Pour Daphné du Maurier, Branwell serait resté toujours captif de cette confusion infantile, ce qui expliquerait ses échecs successifs au fil des années (dans les arts, puis comme employé de chemin de fer et comme précepteur), ainsi que ses addictions grandissantes à l’alcool et au laudanum (médicament à base d’opium) l'ayant mené finalement à s'autodétruire au sein de sa famille désemparée. 

À cet égard, Daphné du Maurier remet en cause la manière dont on attribuait traditionnellement le renvoi de Branwell de son emploi de précepteur chez la famille Robinson à la supposée découverte de sa liaison avec la maîtresse de maison sous un toit où sa sœur Anne, à qui il avait dû son emploi, œuvrait comme gouvernante. Cette dernière donna sa démission peu avant le renvoi de son frère sans que l'on sache autre chose au sujet de cette décision qu'elle fut prise sous l'effet de la colère devant des évènements scandaleux se vivant en plein jour. Si Branwell lui-même fit de sa liaison avec Mrs Robinson le motif de son désespoir et de sa déchéance, pour Daphné du Maurier, il l'aurait fantasmé, voire l'aurait inventé pour donner une allure plus romantique à la véritable cause de son congé et plus profondément au fait de n'arriver à rien dans la vie. 

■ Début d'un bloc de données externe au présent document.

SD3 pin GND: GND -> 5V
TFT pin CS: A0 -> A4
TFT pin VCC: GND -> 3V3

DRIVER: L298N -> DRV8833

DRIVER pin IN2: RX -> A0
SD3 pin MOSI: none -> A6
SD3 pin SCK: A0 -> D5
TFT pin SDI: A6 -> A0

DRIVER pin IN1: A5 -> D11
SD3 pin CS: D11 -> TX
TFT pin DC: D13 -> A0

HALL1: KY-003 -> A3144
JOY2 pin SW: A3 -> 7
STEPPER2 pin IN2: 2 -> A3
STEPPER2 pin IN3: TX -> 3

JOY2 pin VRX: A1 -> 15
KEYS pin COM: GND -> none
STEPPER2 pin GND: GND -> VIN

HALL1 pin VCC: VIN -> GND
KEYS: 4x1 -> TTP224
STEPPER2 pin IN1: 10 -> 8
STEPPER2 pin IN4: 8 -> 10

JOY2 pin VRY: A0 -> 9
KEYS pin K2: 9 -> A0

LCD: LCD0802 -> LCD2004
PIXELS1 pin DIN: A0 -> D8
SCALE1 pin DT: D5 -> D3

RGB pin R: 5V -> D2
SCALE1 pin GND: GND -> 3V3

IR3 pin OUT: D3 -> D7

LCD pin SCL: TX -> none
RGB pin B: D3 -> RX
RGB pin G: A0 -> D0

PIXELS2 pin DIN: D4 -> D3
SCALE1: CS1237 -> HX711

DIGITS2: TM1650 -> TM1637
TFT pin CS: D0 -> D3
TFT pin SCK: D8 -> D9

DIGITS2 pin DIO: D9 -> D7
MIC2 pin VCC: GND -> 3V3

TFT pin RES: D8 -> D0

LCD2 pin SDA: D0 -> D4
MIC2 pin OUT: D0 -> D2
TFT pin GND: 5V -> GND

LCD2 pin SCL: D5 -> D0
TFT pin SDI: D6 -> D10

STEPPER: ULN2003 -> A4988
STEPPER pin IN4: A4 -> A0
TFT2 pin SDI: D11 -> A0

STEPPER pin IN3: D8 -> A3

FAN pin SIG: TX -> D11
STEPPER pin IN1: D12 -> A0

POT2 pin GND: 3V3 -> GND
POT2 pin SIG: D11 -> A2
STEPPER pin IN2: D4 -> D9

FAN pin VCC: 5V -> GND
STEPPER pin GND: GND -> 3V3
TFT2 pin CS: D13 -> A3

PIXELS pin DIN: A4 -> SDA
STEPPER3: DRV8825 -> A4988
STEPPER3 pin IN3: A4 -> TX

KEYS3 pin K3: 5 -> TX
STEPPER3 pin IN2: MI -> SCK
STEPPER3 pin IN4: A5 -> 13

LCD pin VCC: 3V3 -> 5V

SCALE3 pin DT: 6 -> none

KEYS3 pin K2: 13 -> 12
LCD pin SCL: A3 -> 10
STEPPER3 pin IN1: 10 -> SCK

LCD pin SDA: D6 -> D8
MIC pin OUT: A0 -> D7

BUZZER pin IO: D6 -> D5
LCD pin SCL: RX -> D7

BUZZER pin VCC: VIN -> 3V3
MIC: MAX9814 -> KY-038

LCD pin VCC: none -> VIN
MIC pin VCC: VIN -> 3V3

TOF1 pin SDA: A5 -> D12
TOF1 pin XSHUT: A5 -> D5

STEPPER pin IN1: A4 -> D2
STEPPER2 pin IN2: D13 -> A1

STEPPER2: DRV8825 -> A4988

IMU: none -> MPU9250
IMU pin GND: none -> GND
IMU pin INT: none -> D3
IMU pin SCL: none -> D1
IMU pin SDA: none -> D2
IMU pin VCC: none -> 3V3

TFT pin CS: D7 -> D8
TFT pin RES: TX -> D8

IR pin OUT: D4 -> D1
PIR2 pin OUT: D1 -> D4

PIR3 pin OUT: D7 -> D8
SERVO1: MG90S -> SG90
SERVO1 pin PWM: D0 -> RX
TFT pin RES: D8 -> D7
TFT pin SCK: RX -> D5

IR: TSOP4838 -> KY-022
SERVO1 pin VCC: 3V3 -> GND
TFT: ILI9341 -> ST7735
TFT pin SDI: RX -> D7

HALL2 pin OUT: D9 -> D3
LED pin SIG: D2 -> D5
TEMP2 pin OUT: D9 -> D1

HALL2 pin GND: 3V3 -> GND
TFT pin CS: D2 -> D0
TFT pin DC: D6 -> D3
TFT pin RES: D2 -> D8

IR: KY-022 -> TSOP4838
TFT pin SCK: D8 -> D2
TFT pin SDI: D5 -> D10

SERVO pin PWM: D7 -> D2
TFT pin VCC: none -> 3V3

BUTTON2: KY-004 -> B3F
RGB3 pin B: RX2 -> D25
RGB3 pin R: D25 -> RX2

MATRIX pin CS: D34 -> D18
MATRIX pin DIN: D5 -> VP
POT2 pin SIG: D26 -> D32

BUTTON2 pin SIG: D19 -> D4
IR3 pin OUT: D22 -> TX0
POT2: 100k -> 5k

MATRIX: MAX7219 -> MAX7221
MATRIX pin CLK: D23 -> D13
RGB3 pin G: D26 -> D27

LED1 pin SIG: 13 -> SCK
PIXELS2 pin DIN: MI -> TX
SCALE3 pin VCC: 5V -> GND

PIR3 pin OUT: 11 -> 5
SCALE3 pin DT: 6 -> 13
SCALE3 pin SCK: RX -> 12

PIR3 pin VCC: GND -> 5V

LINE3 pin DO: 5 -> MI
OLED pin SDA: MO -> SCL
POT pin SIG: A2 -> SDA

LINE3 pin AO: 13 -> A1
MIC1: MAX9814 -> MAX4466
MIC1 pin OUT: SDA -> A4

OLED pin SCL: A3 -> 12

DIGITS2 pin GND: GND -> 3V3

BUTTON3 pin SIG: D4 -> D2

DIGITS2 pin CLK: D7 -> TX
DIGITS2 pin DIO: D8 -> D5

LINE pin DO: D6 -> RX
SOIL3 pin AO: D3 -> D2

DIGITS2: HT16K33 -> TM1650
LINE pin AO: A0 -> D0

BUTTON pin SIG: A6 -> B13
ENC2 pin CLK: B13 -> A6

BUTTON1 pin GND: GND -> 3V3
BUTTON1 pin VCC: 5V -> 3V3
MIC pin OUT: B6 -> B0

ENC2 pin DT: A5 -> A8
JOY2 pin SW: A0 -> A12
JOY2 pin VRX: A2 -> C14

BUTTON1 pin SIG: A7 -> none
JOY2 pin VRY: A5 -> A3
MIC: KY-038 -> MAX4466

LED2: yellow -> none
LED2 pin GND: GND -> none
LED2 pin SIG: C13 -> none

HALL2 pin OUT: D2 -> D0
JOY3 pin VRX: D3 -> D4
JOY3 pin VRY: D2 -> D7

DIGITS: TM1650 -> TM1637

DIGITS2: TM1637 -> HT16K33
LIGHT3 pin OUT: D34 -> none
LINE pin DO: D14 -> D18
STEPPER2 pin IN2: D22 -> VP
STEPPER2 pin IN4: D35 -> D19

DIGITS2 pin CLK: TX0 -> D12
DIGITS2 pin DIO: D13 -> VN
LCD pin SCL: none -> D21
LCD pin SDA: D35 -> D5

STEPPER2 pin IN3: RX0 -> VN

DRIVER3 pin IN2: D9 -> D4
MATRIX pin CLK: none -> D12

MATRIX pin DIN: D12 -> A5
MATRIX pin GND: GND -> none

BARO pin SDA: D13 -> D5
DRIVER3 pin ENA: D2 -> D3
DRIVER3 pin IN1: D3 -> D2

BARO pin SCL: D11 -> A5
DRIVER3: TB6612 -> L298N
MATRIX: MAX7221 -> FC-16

À ce jour, la réalité de cette liaison reste sujette à débat parmi les brontëologues. Quand bien même aurait-elle existé, le fond du propos de Daphné du Maurier sur le manque profond de maturité chez Branwell et ses difficultés à se détacher de son imaginaire personnel n'en perdrait pas de sa pertinence. On peut noter que, la même année où parut l'ouvrage de Daphné du Maurier, Muriel Spark exprima les mêmes impressions au sujet d'Emily dans un essai qu'elle conduisit avec Derek Stanford (Emily Brontë). Toutefois, à la différence de sa sœur cadette, si Branwell put finir par désirer faire vivre des aventures plus réalistes à ses héros de toujours et à Percy en premier lieu, il ne parvint pas toutefois à pousser son Et ceux qui sont las se reposent au-delà de quelques dizaines de pages. 

On pourrait dire ainsi que c’est Branwell qui fut las et se reposa, à l’âge de 31 ans, le corps et l’esprit brisés par l’alcool, la drogue, le ressassement et les cauchemars. 

17 janvier 2013

Daphné du Maurier : Le Monde infernal de Branwell Brontë, Phébus, 2006. 
(Édition originale : The Infernal World of Branwell Brontë, 1960.)